▼

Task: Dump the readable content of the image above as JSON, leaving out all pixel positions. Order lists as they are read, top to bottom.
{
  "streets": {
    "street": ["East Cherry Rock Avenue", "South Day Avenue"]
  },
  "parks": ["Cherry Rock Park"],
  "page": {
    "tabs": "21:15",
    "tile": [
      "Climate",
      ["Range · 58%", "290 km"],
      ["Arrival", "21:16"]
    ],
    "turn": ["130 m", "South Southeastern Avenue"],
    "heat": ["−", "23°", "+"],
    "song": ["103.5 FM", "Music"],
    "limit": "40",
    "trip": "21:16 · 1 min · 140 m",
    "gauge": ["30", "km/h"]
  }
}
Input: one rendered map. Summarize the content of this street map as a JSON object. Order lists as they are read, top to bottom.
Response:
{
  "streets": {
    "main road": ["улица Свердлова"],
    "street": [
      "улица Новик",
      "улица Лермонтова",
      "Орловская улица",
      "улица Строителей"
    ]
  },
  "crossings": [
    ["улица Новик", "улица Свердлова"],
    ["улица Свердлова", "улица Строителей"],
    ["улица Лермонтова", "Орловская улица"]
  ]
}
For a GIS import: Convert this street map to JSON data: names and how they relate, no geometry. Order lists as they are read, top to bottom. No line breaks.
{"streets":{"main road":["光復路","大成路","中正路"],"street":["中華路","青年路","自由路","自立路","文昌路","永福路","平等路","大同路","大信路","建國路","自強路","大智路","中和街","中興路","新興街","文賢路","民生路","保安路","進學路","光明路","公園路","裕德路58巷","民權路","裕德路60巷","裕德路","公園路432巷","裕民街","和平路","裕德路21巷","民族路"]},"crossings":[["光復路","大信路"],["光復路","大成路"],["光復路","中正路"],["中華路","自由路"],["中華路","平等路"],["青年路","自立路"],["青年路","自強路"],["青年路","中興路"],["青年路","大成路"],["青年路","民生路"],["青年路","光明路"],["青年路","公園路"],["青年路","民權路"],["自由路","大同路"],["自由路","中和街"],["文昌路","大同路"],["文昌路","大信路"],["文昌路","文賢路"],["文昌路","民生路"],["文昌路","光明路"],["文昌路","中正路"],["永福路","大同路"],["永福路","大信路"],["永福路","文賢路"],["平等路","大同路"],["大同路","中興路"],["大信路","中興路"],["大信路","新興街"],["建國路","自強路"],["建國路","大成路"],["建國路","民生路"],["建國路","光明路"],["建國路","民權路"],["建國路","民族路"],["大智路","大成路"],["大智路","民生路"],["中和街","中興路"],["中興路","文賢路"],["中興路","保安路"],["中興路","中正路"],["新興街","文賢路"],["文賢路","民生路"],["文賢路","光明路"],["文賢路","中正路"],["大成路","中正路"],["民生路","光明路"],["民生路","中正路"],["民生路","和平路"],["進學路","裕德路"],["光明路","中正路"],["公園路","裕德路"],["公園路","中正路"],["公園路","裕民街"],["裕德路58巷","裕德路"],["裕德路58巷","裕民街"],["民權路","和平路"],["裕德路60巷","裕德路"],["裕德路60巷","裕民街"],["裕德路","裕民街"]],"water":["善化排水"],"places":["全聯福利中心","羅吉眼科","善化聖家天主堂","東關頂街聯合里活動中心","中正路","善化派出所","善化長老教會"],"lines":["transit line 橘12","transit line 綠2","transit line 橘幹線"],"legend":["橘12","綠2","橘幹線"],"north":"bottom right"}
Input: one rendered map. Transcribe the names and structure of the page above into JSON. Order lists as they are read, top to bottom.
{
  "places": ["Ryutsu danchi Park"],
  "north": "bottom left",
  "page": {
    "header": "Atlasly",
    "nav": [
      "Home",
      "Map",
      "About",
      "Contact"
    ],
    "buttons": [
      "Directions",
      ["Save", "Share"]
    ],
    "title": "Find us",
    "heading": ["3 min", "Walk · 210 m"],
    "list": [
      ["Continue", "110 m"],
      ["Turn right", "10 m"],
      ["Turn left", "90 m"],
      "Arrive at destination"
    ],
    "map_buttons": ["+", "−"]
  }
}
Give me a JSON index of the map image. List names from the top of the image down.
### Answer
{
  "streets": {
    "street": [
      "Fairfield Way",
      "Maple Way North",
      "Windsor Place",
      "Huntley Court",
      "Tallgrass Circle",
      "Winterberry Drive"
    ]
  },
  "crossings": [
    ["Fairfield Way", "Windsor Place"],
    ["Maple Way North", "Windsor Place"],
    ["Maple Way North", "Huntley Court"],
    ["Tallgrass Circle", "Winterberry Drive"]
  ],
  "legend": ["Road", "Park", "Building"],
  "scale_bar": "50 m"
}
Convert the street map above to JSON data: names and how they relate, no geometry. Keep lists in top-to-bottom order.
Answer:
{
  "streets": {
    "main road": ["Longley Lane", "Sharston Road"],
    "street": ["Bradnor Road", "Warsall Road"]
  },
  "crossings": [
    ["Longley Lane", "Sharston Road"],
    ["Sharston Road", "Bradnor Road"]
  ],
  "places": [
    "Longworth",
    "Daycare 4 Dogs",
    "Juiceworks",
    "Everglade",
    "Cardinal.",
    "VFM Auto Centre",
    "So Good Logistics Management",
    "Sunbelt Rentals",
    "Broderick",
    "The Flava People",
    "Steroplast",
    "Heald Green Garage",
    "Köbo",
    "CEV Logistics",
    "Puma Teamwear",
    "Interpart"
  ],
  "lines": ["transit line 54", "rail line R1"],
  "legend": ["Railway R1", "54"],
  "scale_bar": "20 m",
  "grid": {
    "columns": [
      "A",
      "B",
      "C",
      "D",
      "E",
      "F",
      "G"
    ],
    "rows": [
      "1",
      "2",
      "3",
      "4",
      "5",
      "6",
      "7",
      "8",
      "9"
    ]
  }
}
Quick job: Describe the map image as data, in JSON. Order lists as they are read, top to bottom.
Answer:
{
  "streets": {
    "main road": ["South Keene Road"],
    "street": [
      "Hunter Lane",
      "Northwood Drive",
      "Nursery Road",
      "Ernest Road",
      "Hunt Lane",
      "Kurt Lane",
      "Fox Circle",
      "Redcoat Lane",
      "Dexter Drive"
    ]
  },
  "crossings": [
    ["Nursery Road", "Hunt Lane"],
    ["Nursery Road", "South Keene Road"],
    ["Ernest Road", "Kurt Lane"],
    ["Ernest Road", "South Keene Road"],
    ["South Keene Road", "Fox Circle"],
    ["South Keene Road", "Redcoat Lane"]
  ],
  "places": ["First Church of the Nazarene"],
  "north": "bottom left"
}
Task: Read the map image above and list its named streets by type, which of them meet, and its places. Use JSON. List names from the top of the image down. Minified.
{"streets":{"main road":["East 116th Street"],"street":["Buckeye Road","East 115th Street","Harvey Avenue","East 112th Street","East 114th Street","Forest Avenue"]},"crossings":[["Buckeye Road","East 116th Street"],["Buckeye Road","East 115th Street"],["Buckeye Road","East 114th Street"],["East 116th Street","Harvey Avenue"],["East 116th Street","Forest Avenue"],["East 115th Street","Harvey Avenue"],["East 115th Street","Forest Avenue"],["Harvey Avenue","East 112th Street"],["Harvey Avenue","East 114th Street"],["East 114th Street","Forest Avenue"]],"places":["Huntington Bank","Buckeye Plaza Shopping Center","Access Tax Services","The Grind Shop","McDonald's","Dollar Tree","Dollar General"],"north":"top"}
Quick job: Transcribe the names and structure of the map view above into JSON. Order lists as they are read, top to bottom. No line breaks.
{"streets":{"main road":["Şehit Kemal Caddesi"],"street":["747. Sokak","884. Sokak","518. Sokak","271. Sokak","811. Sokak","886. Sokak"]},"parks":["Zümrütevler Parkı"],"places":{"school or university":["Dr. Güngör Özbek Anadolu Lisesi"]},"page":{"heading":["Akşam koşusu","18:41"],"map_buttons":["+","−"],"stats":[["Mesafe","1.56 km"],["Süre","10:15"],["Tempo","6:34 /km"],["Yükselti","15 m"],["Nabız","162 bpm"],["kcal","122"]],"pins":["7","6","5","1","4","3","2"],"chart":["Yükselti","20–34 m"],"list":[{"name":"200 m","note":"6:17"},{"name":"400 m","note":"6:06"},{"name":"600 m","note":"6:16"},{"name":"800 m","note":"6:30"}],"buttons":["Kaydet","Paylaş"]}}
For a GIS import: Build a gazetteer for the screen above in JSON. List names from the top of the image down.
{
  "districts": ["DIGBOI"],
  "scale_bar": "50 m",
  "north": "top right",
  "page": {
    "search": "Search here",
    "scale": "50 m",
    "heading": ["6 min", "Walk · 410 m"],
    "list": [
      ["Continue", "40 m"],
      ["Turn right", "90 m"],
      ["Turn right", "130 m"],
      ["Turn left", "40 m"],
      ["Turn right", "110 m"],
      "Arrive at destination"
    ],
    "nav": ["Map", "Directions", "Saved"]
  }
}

▲

** Problem to solve **
Out of the data above, give again only the lines starting at the one holding "Input: one rendered map. Transcribe" and ending at the one holding "Give me a JSON", unchanged.

** Result **
Input: one rendered map. Transcribe the names and structure of the page above into JSON. Order lists as they are read, top to bottom.
{
  "places": ["Ryutsu danchi Park"],
  "north": "bottom left",
  "page": {
    "header": "Atlasly",
    "nav": [
      "Home",
      "Map",
      "About",
      "Contact"
    ],
    "buttons": [
      "Directions",
      ["Save", "Share"]
    ],
    "title": "Find us",
    "heading": ["3 min", "Walk · 210 m"],
    "list": [
      ["Continue", "110 m"],
      ["Turn right", "10 m"],
      ["Turn left", "90 m"],
      "Arrive at destination"
    ],
    "map_buttons": ["+", "−"]
  }
}
Give me a JSON index of the map image. List names from the top of the image down.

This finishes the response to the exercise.